-- Your goal --
Retype the entries word for word, leaving nothing out.

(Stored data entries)
[Start of Attachment]
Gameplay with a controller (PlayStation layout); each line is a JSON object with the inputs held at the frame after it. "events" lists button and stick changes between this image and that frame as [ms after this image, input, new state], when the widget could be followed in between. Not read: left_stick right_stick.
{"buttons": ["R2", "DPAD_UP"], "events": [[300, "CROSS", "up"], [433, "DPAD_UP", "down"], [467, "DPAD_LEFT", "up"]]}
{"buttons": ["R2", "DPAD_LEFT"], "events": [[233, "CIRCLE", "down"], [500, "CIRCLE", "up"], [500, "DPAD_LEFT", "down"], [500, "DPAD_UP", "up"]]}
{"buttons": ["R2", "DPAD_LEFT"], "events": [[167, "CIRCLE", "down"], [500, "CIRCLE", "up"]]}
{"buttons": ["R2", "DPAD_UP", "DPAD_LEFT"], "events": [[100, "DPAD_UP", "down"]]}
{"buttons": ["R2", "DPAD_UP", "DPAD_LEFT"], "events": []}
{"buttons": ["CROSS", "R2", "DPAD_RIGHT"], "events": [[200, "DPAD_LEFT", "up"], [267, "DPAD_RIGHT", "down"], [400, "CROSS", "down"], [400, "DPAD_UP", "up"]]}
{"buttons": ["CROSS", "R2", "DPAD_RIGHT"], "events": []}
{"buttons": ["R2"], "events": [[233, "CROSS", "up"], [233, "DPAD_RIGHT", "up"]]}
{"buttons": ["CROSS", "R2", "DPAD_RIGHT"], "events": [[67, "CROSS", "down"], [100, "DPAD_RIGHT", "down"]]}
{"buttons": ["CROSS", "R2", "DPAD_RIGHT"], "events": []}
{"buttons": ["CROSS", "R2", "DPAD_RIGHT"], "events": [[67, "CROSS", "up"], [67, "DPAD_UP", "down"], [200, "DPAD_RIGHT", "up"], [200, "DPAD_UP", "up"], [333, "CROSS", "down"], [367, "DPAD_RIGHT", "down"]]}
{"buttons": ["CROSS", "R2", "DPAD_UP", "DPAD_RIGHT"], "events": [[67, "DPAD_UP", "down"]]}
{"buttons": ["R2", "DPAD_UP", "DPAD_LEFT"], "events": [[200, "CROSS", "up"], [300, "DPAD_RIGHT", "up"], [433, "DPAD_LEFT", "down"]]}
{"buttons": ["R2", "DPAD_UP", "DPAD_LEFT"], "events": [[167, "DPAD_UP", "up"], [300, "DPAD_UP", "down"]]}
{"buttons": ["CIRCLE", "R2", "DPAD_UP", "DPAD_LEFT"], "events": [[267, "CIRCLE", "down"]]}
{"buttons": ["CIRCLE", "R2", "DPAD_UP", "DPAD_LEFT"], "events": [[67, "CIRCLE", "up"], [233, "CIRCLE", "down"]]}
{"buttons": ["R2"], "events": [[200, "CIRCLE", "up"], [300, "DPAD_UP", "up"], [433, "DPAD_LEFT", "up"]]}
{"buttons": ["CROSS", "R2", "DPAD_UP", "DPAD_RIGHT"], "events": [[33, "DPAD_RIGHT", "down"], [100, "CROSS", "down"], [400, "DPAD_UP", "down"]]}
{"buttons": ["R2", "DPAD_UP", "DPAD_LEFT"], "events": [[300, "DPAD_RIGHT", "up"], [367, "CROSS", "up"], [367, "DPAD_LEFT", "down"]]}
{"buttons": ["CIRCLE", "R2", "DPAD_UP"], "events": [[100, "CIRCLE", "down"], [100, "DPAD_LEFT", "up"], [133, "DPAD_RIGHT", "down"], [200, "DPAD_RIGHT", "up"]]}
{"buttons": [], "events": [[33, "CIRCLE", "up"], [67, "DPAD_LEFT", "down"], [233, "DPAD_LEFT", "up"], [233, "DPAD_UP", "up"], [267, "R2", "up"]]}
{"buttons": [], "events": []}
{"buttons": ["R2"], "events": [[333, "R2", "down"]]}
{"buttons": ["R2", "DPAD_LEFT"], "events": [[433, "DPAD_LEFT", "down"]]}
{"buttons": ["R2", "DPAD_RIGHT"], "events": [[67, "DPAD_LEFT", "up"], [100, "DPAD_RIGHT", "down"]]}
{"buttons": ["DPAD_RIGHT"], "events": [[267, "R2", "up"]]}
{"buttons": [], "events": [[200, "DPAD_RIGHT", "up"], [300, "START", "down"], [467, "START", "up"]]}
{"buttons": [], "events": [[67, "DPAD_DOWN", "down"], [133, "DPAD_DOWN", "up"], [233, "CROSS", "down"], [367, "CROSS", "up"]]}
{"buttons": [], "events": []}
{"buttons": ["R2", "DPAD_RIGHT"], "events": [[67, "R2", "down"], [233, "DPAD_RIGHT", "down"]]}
[End of Attachment]
-- Answer section --
Gameplay with a controller (PlayStation layout); each line is a JSON object with the inputs held at the frame after it. "events" lists button and stick changes between this image and that frame as [ms after this image, input, new state], when the widget could be followed in between. Not read: left_stick right_stick.
{"buttons": ["R2", "DPAD_UP"], "events": [[300, "CROSS", "up"], [433, "DPAD_UP", "down"], [467, "DPAD_LEFT", "up"]]}
{"buttons": ["R2", "DPAD_LEFT"], "events": [[233, "CIRCLE", "down"], [500, "CIRCLE", "up"], [500, "DPAD_LEFT", "down"], [500, "DPAD_UP", "up"]]}
{"buttons": ["R2", "DPAD_LEFT"], "events": [[167, "CIRCLE", "down"], [500, "CIRCLE", "up"]]}
{"buttons": ["R2", "DPAD_UP", "DPAD_LEFT"], "events": [[100, "DPAD_UP", "down"]]}
{"buttons": ["R2", "DPAD_UP", "DPAD_LEFT"], "events": []}
{"buttons": ["CROSS", "R2", "DPAD_RIGHT"], "events": [[200, "DPAD_LEFT", "up"], [267, "DPAD_RIGHT", "down"], [400, "CROSS", "down"], [400, "DPAD_UP", "up"]]}
{"buttons": ["CROSS", "R2", "DPAD_RIGHT"], "events": []}
{"buttons": ["R2"], "events": [[233, "CROSS", "up"], [233, "DPAD_RIGHT", "up"]]}
{"buttons": ["CROSS", "R2", "DPAD_RIGHT"], "events": [[67, "CROSS", "down"], [100, "DPAD_RIGHT", "down"]]}
{"buttons": ["CROSS", "R2", "DPAD_RIGHT"], "events": []}
{"buttons": ["CROSS", "R2", "DPAD_RIGHT"], "events": [[67, "CROSS", "up"], [67, "DPAD_UP", "down"], [200, "DPAD_RIGHT", "up"], [200, "DPAD_UP", "up"], [333, "CROSS", "down"], [367, "DPAD_RIGHT", "down"]]}
{"buttons": ["CROSS", "R2", "DPAD_UP", "DPAD_RIGHT"], "events": [[67, "DPAD_UP", "down"]]}
{"buttons": ["R2", "DPAD_UP", "DPAD_LEFT"], "events": [[200, "CROSS", "up"], [300, "DPAD_RIGHT", "up"], [433, "DPAD_LEFT", "down"]]}
{"buttons": ["R2", "DPAD_UP", "DPAD_LEFT"], "events": [[167, "DPAD_UP", "up"], [300, "DPAD_UP", "down"]]}
{"buttons": ["CIRCLE", "R2", "DPAD_UP", "DPAD_LEFT"], "events": [[267, "CIRCLE", "down"]]}
{"buttons": ["CIRCLE", "R2", "DPAD_UP", "DPAD_LEFT"], "events": [[67, "CIRCLE", "up"], [233, "CIRCLE", "down"]]}
{"buttons": ["R2"], "events": [[200, "CIRCLE", "up"], [300, "DPAD_UP", "up"], [433, "DPAD_LEFT", "up"]]}
{"buttons": ["CROSS", "R2", "DPAD_UP", "DPAD_RIGHT"], "events": [[33, "DPAD_RIGHT", "down"], [100, "CROSS", "down"], [400, "DPAD_UP", "down"]]}
{"buttons": ["R2", "DPAD_UP", "DPAD_LEFT"], "events": [[300, "DPAD_RIGHT", "up"], [367, "CROSS", "up"], [367, "DPAD_LEFT", "down"]]}
{"buttons": ["CIRCLE", "R2", "DPAD_UP"], "events": [[100, "CIRCLE", "down"], [100, "DPAD_LEFT", "up"], [133, "DPAD_RIGHT", "down"], [200, "DPAD_RIGHT", "up"]]}
{"buttons": [], "events": [[33, "CIRCLE", "up"], [67, "DPAD_LEFT", "down"], [233, "DPAD_LEFT", "up"], [233, "DPAD_UP", "up"], [267, "R2", "up"]]}
{"buttons": [], "events": []}
{"buttons": ["R2"], "events": [[333, "R2", "down"]]}
{"buttons": ["R2", "DPAD_LEFT"], "events": [[433, "DPAD_LEFT", "down"]]}
{"buttons": ["R2", "DPAD_RIGHT"], "events": [[67, "DPAD_LEFT", "up"], [100, "DPAD_RIGHT", "down"]]}
{"buttons": ["DPAD_RIGHT"], "events": [[267, "R2", "up"]]}
{"buttons": [], "events": [[200, "DPAD_RIGHT", "up"], [300, "START", "down"], [467, "START", "up"]]}
{"buttons": [], "events": [[67, "DPAD_DOWN", "down"], [133, "DPAD_DOWN", "up"], [233, "CROSS", "down"], [367, "CROSS", "up"]]}
{"buttons": [], "events": []}
{"buttons": ["R2", "DPAD_RIGHT"], "events": [[67, "R2", "down"], [233, "DPAD_RIGHT", "down"]]}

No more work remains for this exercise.